Further, the premix 27 does not have a large temperature difference from the upper limit temperature of the winding 2 of the type E insulation at the time of molding,
There is almost no deterioration of the insulating film, and when combined with these temperature characteristics, a highly reliable method of manufacturing a mold electric motor can be obtained.

[0072]

According to the present invention, since the temperature relay is fixed in the longitudinal direction in the circumferential direction of the stator, when the premix is filled, the flow direction becomes that of the premix which is added to the temperature relay. The pressure is minimized, damage and deviation of the temperature relay can be avoided, and a mode electric motor having a temperature relay that operates reliably can be obtained, and the effect thereof is great.

[Brief description of drawings]

FIG. 1 is a vertical sectional view of an electric motor according to an embodiment of the present invention.

FIG. 2 is a plan view of a stator of an electric motor according to an exemplary embodiment of the present invention.

FIG. 3 is a wiring diagram of an electric motor.

FIG. 4 is a perspective view of an essential part showing a state in which a temperature relay is attached.

FIG. 5 is a longitudinal sectional view of a main part showing a mold type state.

FIG. 6 is a plan view of an essential part showing how the premix is filled.

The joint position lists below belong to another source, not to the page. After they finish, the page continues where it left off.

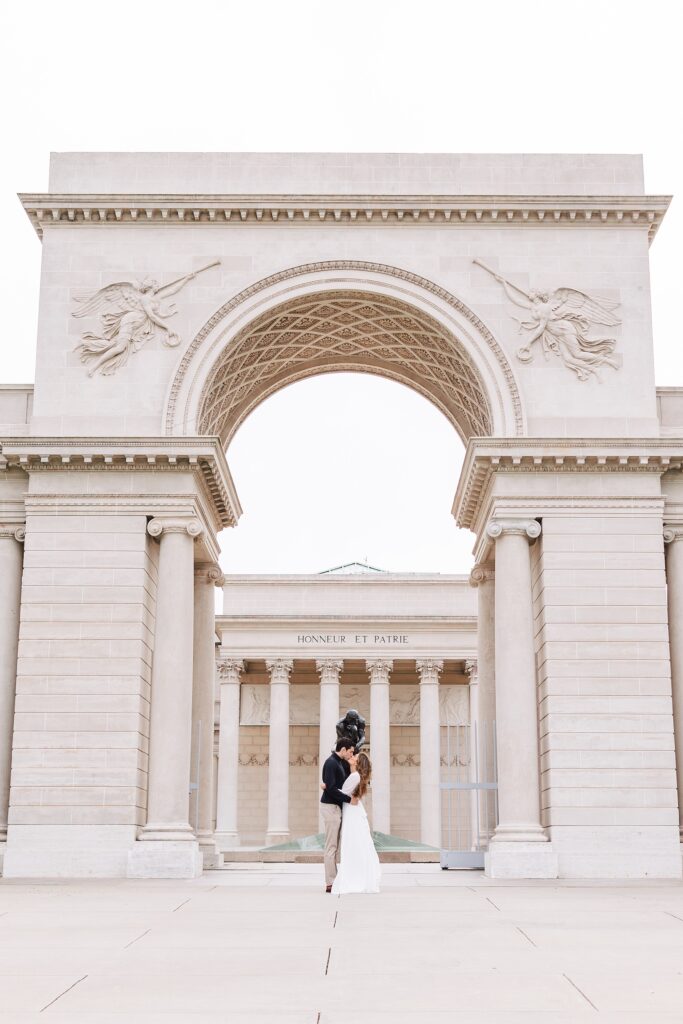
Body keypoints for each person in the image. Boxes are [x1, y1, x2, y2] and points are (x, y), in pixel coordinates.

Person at [331, 752, 381, 895]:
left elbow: (341, 792)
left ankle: (353, 878)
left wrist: (326, 787)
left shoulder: (354, 777)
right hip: (354, 810)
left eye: (355, 758)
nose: (352, 757)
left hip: (352, 812)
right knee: (356, 844)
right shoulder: (356, 776)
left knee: (351, 844)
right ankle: (359, 876)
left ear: (357, 764)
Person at [320, 739, 358, 893]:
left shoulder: (339, 763)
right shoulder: (331, 763)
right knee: (331, 846)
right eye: (350, 751)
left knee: (335, 845)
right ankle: (330, 882)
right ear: (343, 749)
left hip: (336, 807)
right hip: (330, 807)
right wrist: (350, 800)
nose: (351, 754)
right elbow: (331, 789)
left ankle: (335, 879)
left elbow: (337, 785)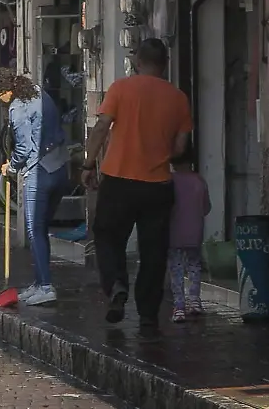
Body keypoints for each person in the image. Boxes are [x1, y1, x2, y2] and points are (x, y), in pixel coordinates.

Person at [82, 39, 193, 328]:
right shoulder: (178, 98)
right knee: (154, 250)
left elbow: (102, 127)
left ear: (137, 61)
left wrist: (87, 163)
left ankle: (117, 285)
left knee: (107, 236)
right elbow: (181, 147)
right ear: (165, 64)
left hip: (119, 180)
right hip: (158, 184)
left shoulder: (121, 88)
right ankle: (147, 314)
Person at [0, 67, 71, 306]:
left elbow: (24, 149)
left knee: (34, 230)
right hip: (61, 166)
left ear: (1, 92)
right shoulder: (37, 92)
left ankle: (45, 287)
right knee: (41, 230)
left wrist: (10, 167)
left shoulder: (17, 108)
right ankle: (39, 281)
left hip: (39, 173)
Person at [168, 143, 210, 323]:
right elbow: (206, 208)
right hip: (195, 232)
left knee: (176, 269)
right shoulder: (199, 181)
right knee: (194, 265)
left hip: (174, 233)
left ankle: (179, 307)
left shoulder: (169, 181)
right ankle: (195, 301)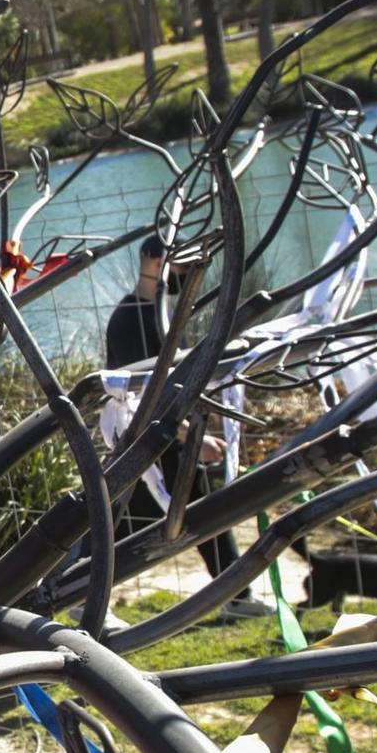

FIG. 7 is a plan view of an essential part showing how a premix according to another embodiment is filled.

[Explanation of symbols]

 1 ... Iron core 2 ... Winding 3 ... Frame 6 ... Rotor 7 ... Bracket 8 ... Screw 9 ... Printed circuit board 26a ... Upper mold 26b ... Lower mold 31 ... Temperature relay 36 ...... Gate

Claims (1)

[Claims] 1. A mold motor for forming a frame with a premix mold on the outer circumference of a stator, wherein a stator is mounted and a mold type capable of filling the premix with the outer circumference is formed. When the stator is mounted on the mold type, the premix is filled at a position almost at the end face of the stator.
A temperature motor is provided in the longitudinal direction along the flow of the premix on the downstream side of the premix flowing from the gate, and the premix is used for molding. Production method.